Photo: Rebecca Sapp/WireImage
Giles Martin On Reissuing The Beatles' 1968 Enigma 'The White Album'
Stories about The Beatles' The White Album seized national attention when it was released on Nov. 22, 1968. Now, nearly 50 years later, a remixed reissue arrives with more than 75 previously unreleased tracks produced by Giles Martin, who has been sharing stories of his unexpected encounters with The Beatles' original sessions.
Album sales for the week ending Nov. 15 placed The White Album at No. 6 on the Billboard 200. The 6-CD set Super Deluxe Edition provides the most perspective ever on this musical package that was an enigma when it first came out, produced by George Martin, Giles' father.
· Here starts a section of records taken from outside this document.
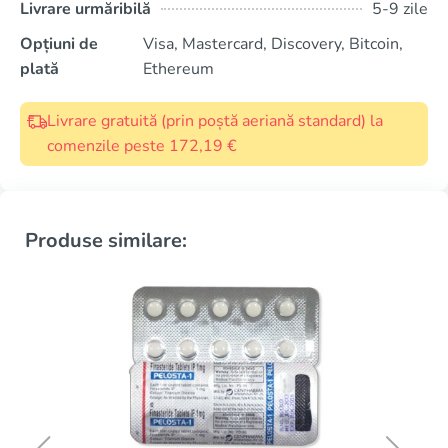
Livrare urmăribilă
5-9 zile
Opțiuni de
Visa, Mastercard, Discovery, Bitcoin,
plată
Ethereum
Livrare gratuită (prin poștă aeriană standard) la
comenzile peste 172,19 €
Produse similare: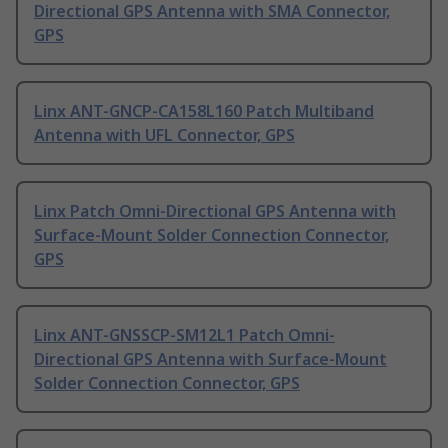
Directional GPS Antenna with SMA Connector,
GPS
Linx ANT-GNCP-CA158L160 Patch Multiband
Antenna with UFL Connector, GPS
Linx Patch Omni-Directional GPS Antenna with
Surface-Mount Solder Connection Connector,
GPS
Linx ANT-GNSSCP-SM12L1 Patch Omni-
Directional GPS Antenna with Surface-Mount
Solder Connection Connector, GPS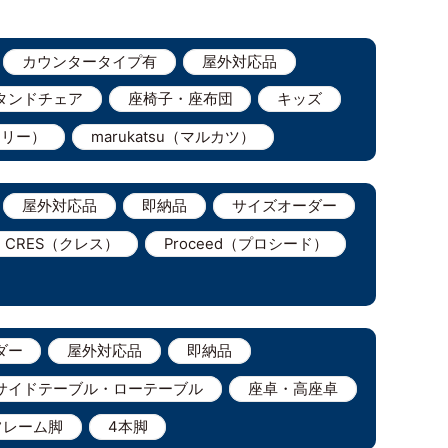
カウンタータイプ有
屋外対応品
タンドチェア
座椅子・座布団
キッズ
ェリー）
marukatsu（マルカツ）
屋外対応品
即納品
サイズオーダー
CRES（クレス）
Proceed（プロシード）
ダー
屋外対応品
即納品
サイドテーブル・ローテーブル
座卓・高座卓
フレーム脚
4本脚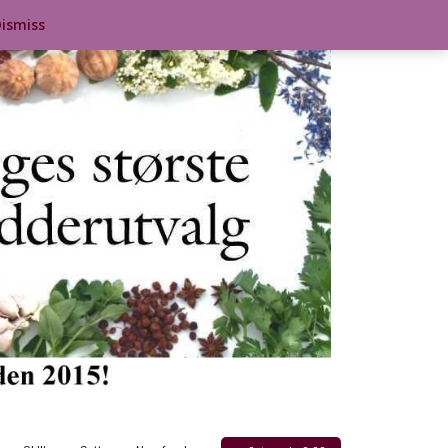
ismiss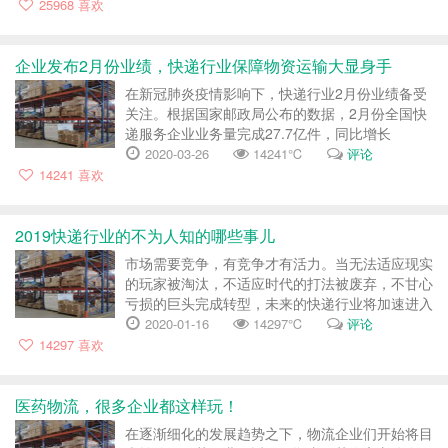
25968
喜欢
企业发布2月份业绩，快递行业保障物资运输大显身手
在新冠肺炎疫情影响下，快递行业2月份业绩备受
关注。根据国家邮政局公布的数据，2月份全国快
递服务企业业务量完成27.7亿件，同比增长
0.2%，业务收入完成364.4亿元，同比增长
2020-03-26
14241℃
评论
4.1%。在全行业全力复工复产下，业务量仍然实
14241
喜欢
现了小幅上涨。 近日，顺丰控股、圆通...
2019快递行业的不为人知的哪些事儿
市场需要竞争，有竞争才有活力。当无法适应现实
的玩家被淘汰，不适应时代的打法被废弃，不甘心
亏损的巨头完成转型，未来的快递行业将加速进入
高质量发展阶段。 1996年9月1日，26岁的崔维星
2020-01-16
14297℃
评论
在广州大沙头海印城租下8平米的门市，创办了德
14297
喜欢
邦快递的前身崔氏货运，...
医药物流，很多企业都这样玩！
在逐渐细化的发展趋势之下，物流企业们开始将目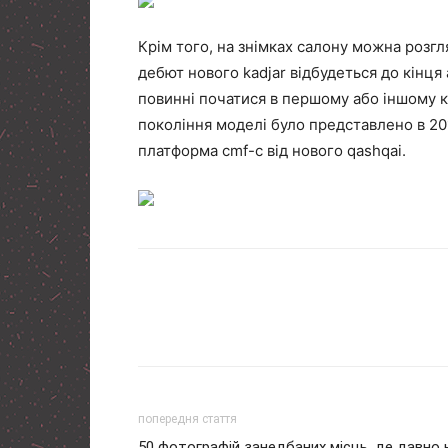
Крім того, на знімках салону можна розг
дебют нового kadjar відбудеться до кінця
повинні початися в першому або іншому к
покоління моделі було представлено в 2
платформа cmf-c від нового qashqai.
попередня стаття
50 фотографій занедбаних місць, де давно 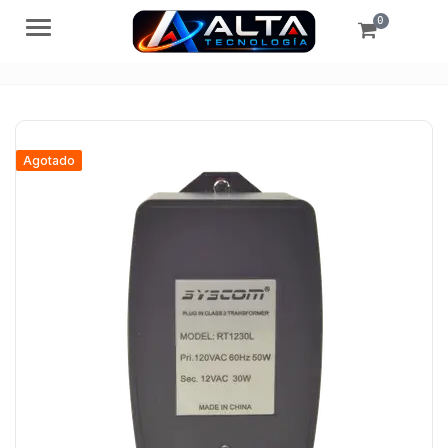
0
Menú
Agotado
Perhaps the most unexpected take of them all was Giles' takeaway from his personal encounter with the recordings.
"All I have to go on is what's on tape," he told Variety. "The sessions are the sessions, and the sessions are a band recording." This flies in the face of what became the conventional consensus that the original 30 tracks were all over the place because of a lack of togetherness.
A 3-CD Deluxe reissue is also available, and the advanced lore surrounding the work's many details is not required for enjoyment.
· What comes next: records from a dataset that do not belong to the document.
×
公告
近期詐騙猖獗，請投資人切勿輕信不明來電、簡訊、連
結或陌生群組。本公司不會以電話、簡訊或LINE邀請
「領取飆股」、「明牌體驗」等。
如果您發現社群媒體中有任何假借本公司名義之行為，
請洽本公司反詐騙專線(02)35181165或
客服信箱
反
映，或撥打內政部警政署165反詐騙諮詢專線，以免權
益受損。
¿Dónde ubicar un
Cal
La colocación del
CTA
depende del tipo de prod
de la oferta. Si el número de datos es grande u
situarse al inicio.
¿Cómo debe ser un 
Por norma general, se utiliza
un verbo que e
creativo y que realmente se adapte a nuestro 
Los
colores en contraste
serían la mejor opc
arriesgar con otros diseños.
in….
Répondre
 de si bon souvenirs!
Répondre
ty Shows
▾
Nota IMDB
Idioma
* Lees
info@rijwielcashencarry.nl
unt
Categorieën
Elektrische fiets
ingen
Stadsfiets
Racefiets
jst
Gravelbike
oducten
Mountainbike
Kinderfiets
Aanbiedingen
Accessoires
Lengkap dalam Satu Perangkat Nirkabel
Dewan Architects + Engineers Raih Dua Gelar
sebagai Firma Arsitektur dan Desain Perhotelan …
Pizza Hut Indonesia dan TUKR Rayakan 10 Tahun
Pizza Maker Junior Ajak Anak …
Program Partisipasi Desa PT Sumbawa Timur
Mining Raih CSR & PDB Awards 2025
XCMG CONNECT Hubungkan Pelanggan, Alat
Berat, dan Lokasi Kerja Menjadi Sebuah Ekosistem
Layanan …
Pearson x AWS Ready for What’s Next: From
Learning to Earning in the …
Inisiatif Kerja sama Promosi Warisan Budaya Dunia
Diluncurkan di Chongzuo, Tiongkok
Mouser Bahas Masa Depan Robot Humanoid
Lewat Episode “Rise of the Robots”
"It's not for people that are going to buy it and listen to it over and over and have theories and write books," Giles Martin said. "It's for a generation that's never heard a Beatles song." He believes new ears will get with the sound that came together "on the live floor" for example when George Harrison asked how fast he should kick off "Sexy Sadie" and John Lennon replied, "Whatever you want, George, you can just feel it."
While Martin's impressions encourage a re-listen, and the album always had its own fresh charm, here are a few of the details that made it so challenging to accept in 1968.
Conceived from new songs written during a spiritual sojourn in India, the album was actually called The Beatles and was released with no promotional artwork — a startling anti-commercial statement in 1968.
The enthusiasm of its lead track, "Back In The U.S.S.R.," was attacked as anti-American. "Happiness Is A Warm Gun" was attacked as inappropriately pro-violence, while meanwhile Americans were being drafted into the war in Vietnam. "Why Don't We Do It In The Road?" was broadly perceived as obscene. These reactions suggest that in 1968 there was very limited mainstream tolerance for experiments in irony, because the cultural commentary seems more straightforward in 2018.
While mysteries such as the sound collage of "Revolution 9" were too way-out for most listeners 50 years ago, the saddest and weirdest interpretation of a track off the album was given to "Helter Skelter" by murder-cult leader Charles Manson, who considered it coded prophecy.
All of this suggests that the strains of what was conventionally considered "America" were being stretched or even broken in ways people found intimidating and offensive. As cultural icons and bestselling superstars, The Beatles released their unconventional collection, causing many to assume the band was falling apart. These new recordings offer perhaps a new perspective.
Martin attributed the reissue's main motivation to "inspiring generations" because he believes the songs can go head-to-head with new 2018 tracks, hits and artists. Outside of the history, that is a wonderful premise. But historically, it is also redeeming to know that the creative rock quartet that made such a mark on the world were not just a band at odds with each other while recording. Their experiments and explorations were a musical coming together, according to Martin, not a breaking apart.